Four ramps directly linking North Loop 1604 to U.S. 281 on the south side of the loop could be open within four years, thanks to the Texas Transportation Commission’s decision Thursday to pour in $60 million in stimulus money from Congress.
The commission also threw in $60 million in state bond funds for the $140 million project. San Antonio’s Metropolitan Planning Organization is putting up $20 million of its local share of federal stimulus handouts.
“It is just new money from heaven,” said Bill Thornton, chairman of the Alamo Regional Mobility Authority, which had intended to charge tolls at all eight ramps envisioned at the interchange.
The four new ramps wouldn’t charge a toll, but they could connect to future toll lanes along with freeway lanes.
In all, the commission Thursday allocated $1.2 billion in federal stimulus funds — including $783.2 million on toll or toll-related projects — despite calls for delay from tollway foes and other critics.
Toll opponents in general object to the large share of the projects that are toll-related, saying it amounts to paying twice for the same road — with the taxpayer-financed stimulus funds and with tolls.
Texas Department of Transportation officials said the use of several sources of funds allows more construction to be done and that such leveraging meets federal requirements. The $1.2 billion in stimulus funds approved Thursday will be part of $2.6 billion in overall construction, the agency’s John Barton said.
The commission, which once before had delayed action on the $1.2 billion in projects, declined calls for another postponement from toll critics, environmentalists, some lawmakers and officials whose projects didn’t get funded.
“The opinion of this commission, and certainly my opinion, was the more we delayed, the more we were delaying putting Texans to work,” said Deirdre Delisi, the commission chairwoman. “If today’s action means that we prevented one Texan from being laid off or we’re helping contractors to hire more Texans, I’m very pleased with that action.”
Although the commission didn’t slow up, it did make some changes in its proposed allocation of the stimulus funds for predominantly new construction projects Thursday and in $505 million in stimulus spending for road and bridge maintenance that it approved last week.

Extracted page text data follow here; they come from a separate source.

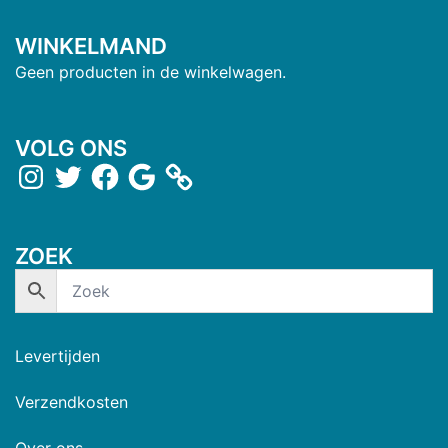
WINKELMAND
Geen producten in de winkelwagen.
VOLG ONS
ZOEK
Levertijden
Verzendkosten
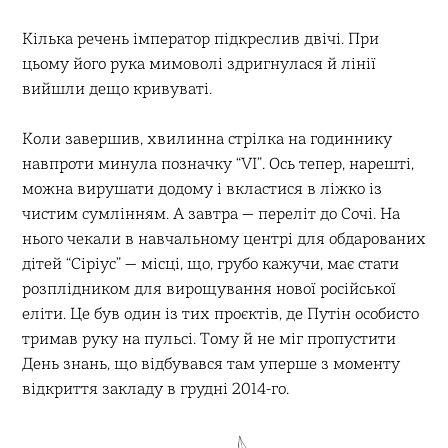
Кілька речень імператор підкреслив двічі. При
цьому його рука мимоволі здригнулася й лінії
вийшли дещо кривуваті.
Коли завершив, хвилинна стрілка на годиннику
навпроти минула позначку “VI”. Ось тепер, нарешті,
можна вирушати додому і вкластися в ліжко із
чистим сумлінням. А завтра — переліт до Сочі. На
нього чекали в навчальному центрі для обдарованих
дітей “Сіріус” — місці, що, грубо кажучи, має стати
розплідником для вирощування нової російської
еліти. Це був один із тих проєктів, де Путін особисто
тримав руку на пульсі. Тому й не міг пропустити
День знань, що відбувався там уперше з моменту
відкриття закладу в грудні 2014-го.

The changes came after state Rep. Jim Dunnam, D-Waco, who heads the House committee overseeing the spending of stimulus funds in Texas, voiced concern over whether the commission had directed enough of the money toward economically distressed areas, as required by the federal government.
The commission added projects in some counties classified as economically distressed after getting further guidance from the federal government. Also in Bexar County, the commission allocated $10 million in stimulus dollars, which the local planning board will match with $4 million from another fund, to widen several miles of Loop 1604 near Randolph AFB to four lanes.
The wider road will help handle growing traffic from jobs being added to the base, said Clay Smith, a Texas Department of Transportation planner. Not long after the current interchange was built about two decades ago, it routinely became an amalgam of crawling cars and sizzling tempers as drivers negotiated access roads and traffic signals to get from one freeway to the other.
Stirring the pot were plans crafted about five years ago to fund the direct connecting ramps by charging a toll on them. Thornton, blistered for years over the toll push, often said the agency would build nontoll roads if there were money.
Now the agency has enough money for half the ramps, and cautious toll critics intend to hold Thornton to his promise.
“If it stays nontoll, that would be fantastic,” said Terri Hall, founder of Texans Uniting for Reform and Freedom.
Construction could start in a year and finish by 2013, when an estimated 50,000 motorists a day would soar into blue sky to get through a five-level interchange. Overall, Texas’ share of stimulus funding for roads and bridges is $2.25 billion, including $1.7 billion under the commission’s purview and $500 million overseen by metropolitan planning organizations.
That stimulus money will be part of $3.4 billion in total construction, creating an estimated 90,000 direct and indirect jobs, according to TxDOT. Staff Writer Peggy Fikac reported from Austin.